Blackfriars
- Full name: Blackfriars Football Club
- Founded: 1876
- Dissolved: 1879
- Ground: Belvidere Park
- Secretary: Thomas D. Kirk
| Home colours |

= Blackfriars F.C. =

Former association football club in Scotland

Blackfriars Football Club was a 19th-century Scottish association football club based in Parkhead, in Glasgow.

==History==
The club was founded in 1876 and had 25 members in its first season, which made it one of the smallest clubs in the city.

===Blackfriars Parish Church===

The club took its name from Blackfriars Parish Church, which was being built in Dennistoun at the time of formation, its parent church on the High Street having just been demolished. It became a member of the Scottish Football Association in September 1877.

Blackfriars entered the Scottish Cup three times. Its first entry, in 1877–78, was the only one with any profit, as the club walked over the now-defunct Hyde Park Loco Works in the first round, and got past the second round by drawing twice with Rovers. Both matches were at Belvidere Park, the first ending 2–2, and the latter 0–0; the Rovers dominated the replay all match, its goalkeeper only touching the ball twice. Under the rules of the competition at the time, both clubs went through to the third round of drawings.

By a strange happenstance, the clubs were then drawn together again, and, in the third tie at Belvidere, the game again ended in a draw, this time 1–1. At the fourth time of asking, and for the first time at Rovers' home, the Rovers won through 2–0; Lindsay (goalkeeper), McGowan, and Colin of the Blackfriars receiving particular praise.

The club's second entry in 1878–79 ended much more quickly, with a 7–0 home defeat to the John Elder works side.

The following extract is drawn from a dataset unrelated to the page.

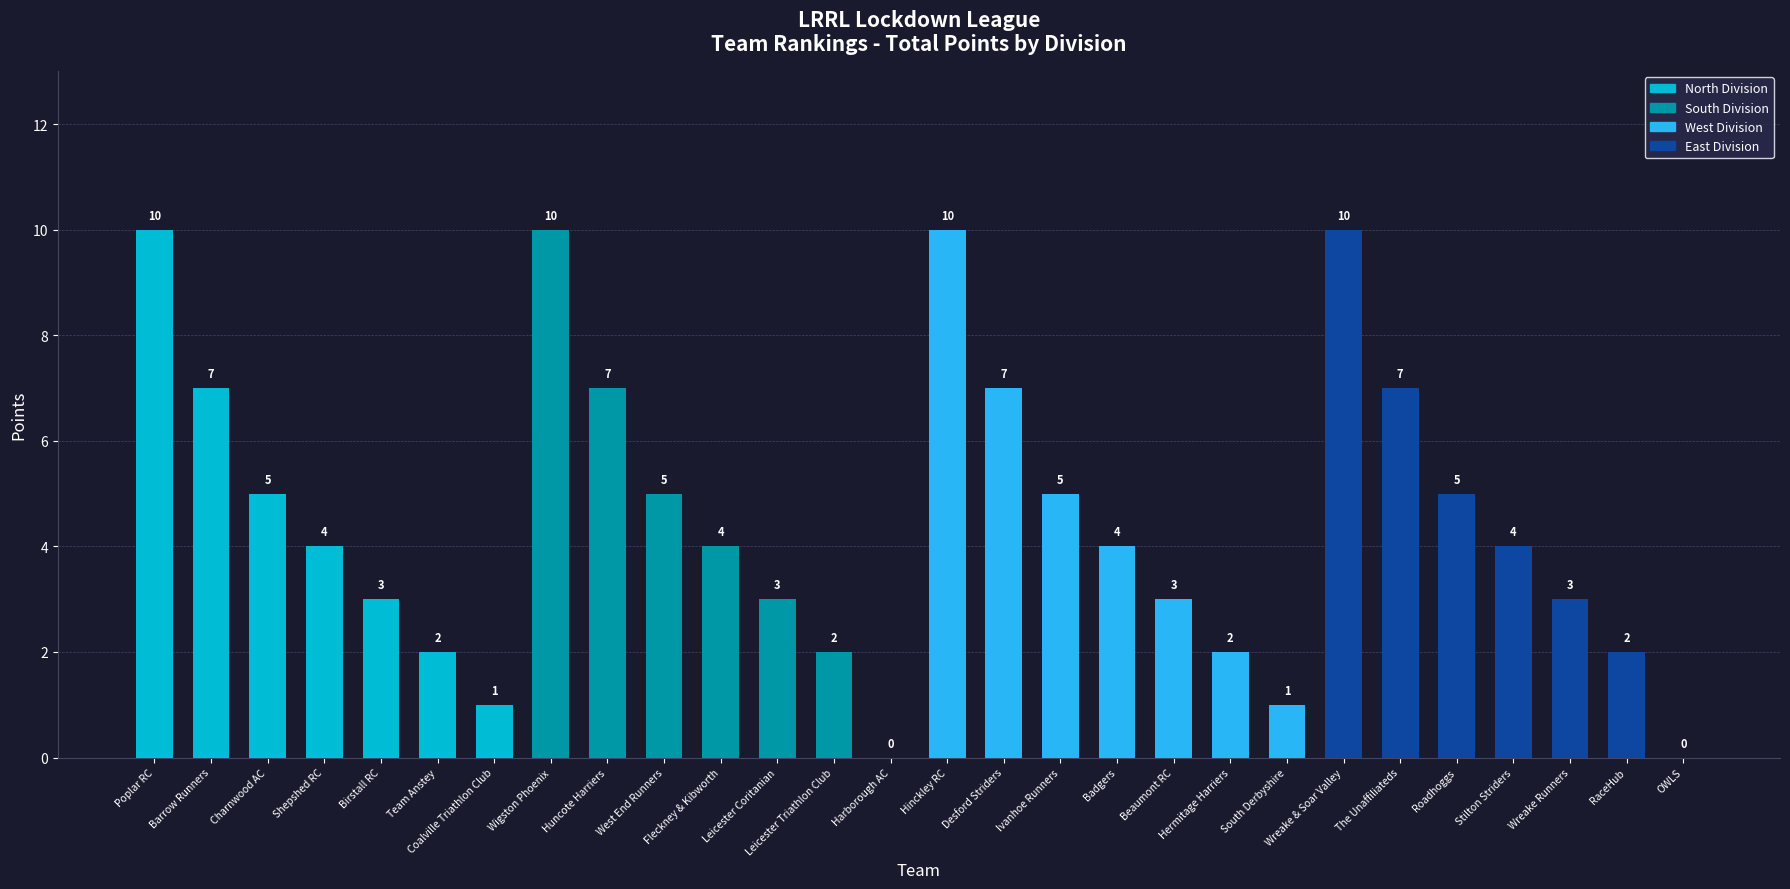

Count the values in the range 2 to 7.

20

The final match recorded for the club was a 4–1 defeat at Caledonia of Thornliebank in March 1879; although the club had entered the 1879–80 Scottish Cup and been drawn at home to Rosslyn, the club had broken up before the tie could take place.

==Colours==
The club's colours were navy jerseys and white knickerbockers.

==Ground==

The club played at Belvidere Park, a 10-minute walk from Parkhead railway station.